Earlier in his career, Peter held roles at CIT Group and Commerzbank, managing capital markets teams delivering interest rate and foreign exchange risk management solutions and overseeing asset/liability management across multiple markets.

Featured Sessions

Thursday, March 19, 2026
4:05 pm

While TradFi and crypto leaders seek regulatory “clarity,” that alone isn’t enough, particularly for financial institutions.

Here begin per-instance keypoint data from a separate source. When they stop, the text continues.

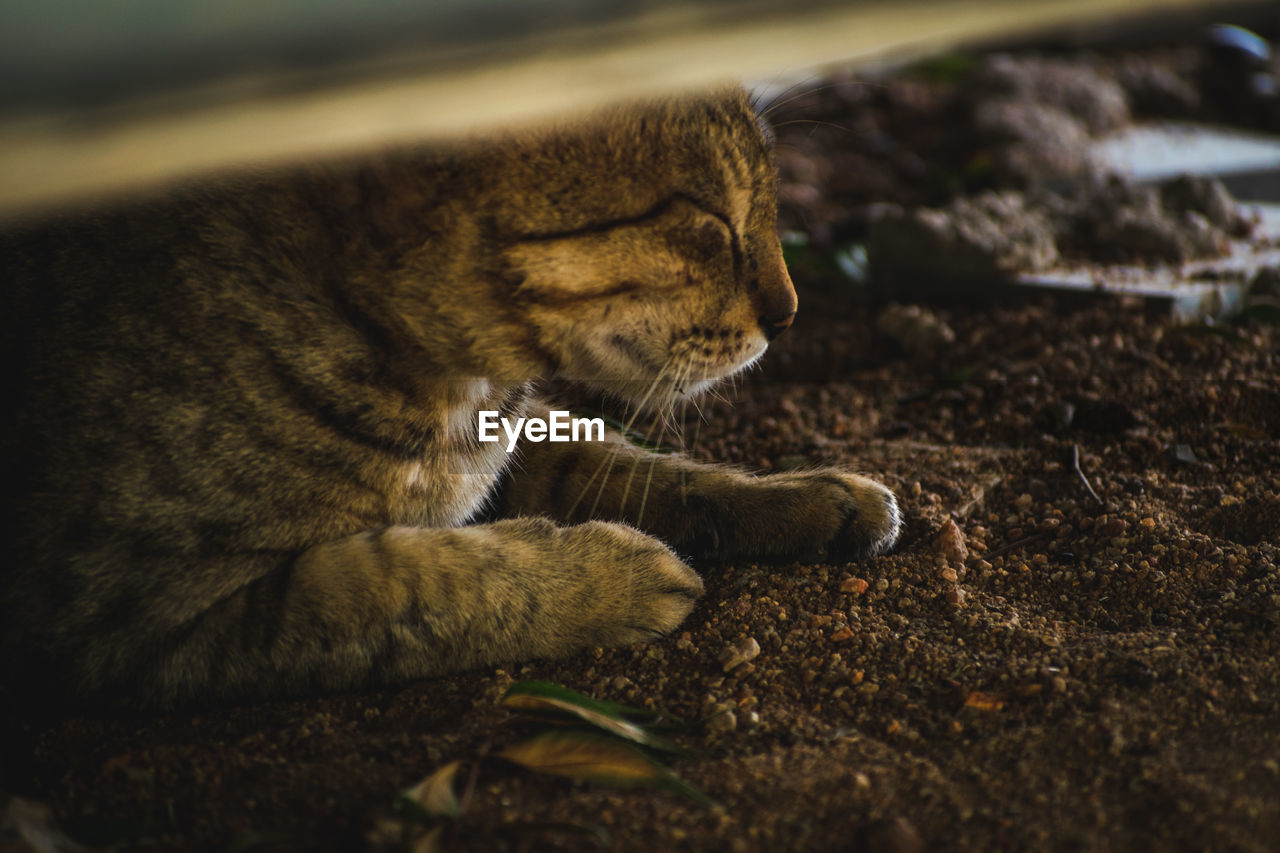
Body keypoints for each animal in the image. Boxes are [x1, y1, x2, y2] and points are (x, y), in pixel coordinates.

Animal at [0, 87, 901, 712]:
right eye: (710, 221)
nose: (790, 313)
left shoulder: (527, 437)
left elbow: (651, 467)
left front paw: (806, 495)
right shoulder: (131, 612)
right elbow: (423, 581)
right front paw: (610, 578)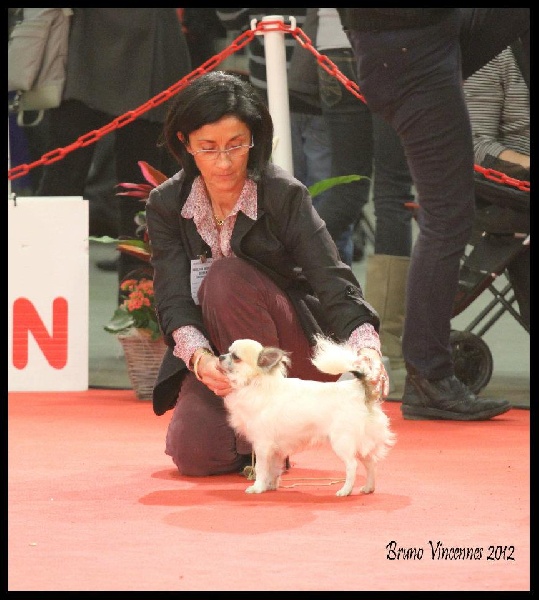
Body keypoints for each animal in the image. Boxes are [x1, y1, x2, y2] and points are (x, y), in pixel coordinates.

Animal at [218, 336, 396, 496]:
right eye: (228, 351)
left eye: (235, 357)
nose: (220, 357)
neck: (256, 384)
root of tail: (358, 390)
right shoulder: (275, 449)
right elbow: (274, 468)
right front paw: (270, 485)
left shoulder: (263, 445)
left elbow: (261, 468)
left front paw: (258, 487)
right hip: (361, 443)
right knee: (371, 463)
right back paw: (369, 487)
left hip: (342, 441)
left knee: (352, 465)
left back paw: (345, 490)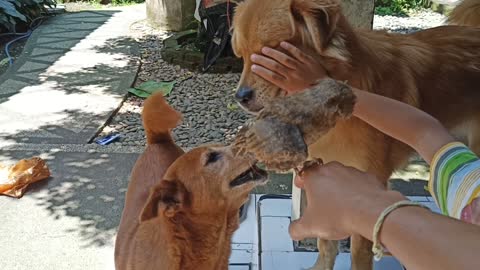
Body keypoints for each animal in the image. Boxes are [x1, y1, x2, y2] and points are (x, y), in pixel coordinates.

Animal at [231, 0, 478, 268]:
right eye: (241, 56)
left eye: (270, 53)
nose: (240, 98)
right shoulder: (324, 170)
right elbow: (326, 242)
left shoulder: (369, 181)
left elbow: (360, 249)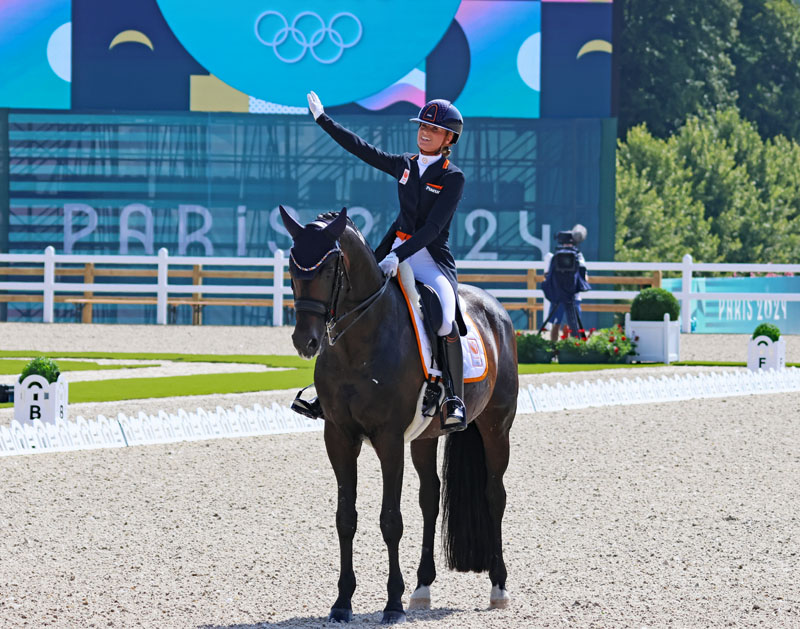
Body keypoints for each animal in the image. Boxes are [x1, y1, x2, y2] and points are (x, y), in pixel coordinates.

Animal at [282, 207, 520, 624]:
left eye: (327, 270)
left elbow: (390, 520)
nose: (305, 341)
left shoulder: (388, 439)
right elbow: (346, 518)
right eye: (293, 268)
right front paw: (342, 602)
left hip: (496, 426)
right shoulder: (338, 437)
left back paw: (498, 587)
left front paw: (391, 603)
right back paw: (422, 588)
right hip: (426, 437)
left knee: (495, 494)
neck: (358, 341)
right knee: (430, 498)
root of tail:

As tokenization, on-chain settlement, and programmable finance move from pilots to production, the crucial factor for TradFi leaders will be their execution capability: operating models, talent authority, cultural readiness, and strategic clarity that allow them to establish durable, profitable positions in the native conditions of on-chain finance over the next three years.

The panel discussion will focus on what must change inside traditional financial firms to compete with native on-chain players and fast-moving incumbents, including:

  • What changes once regulatory “permission” is no longer the bottleneck?
  • Which firms are still hiding behind regulatory uncertainty as an excuse for inaction?
  • How much regulatory clarity is enough to move real capital on-chain?
  • Why quarterly roadmaps fail in 24/7, real-time markets.
  • What has to break (processes, controls, approvals) to ship on-chain products.
  • Can TradFi genuinely iterate in public — and should it?
  • Why crypto expertise without decision-making power doesn’t execute.
  • Where TradFi org charts quietly kill on-chain momentum.
  • What governance models actually work for on-chain business lines.
  • Why “digital asset divisions” often become organizational dead ends.
  • How treasury, risk, compliance, and ops must change for atomic settlement.
  • When permissioned chains help — and when they slow you down.
  • How on-chain transparency changes risk management and reputation.
  • Why do you exist on-chain? Issuer, liquidity provider, infrastructure, risk wrapper—pick one.
  • Why “tokenization strategy” is not a business model.
  • How native players are defining the rules faster than incumbents.
  • What will be considered a failed digital asset strategy in hindsight?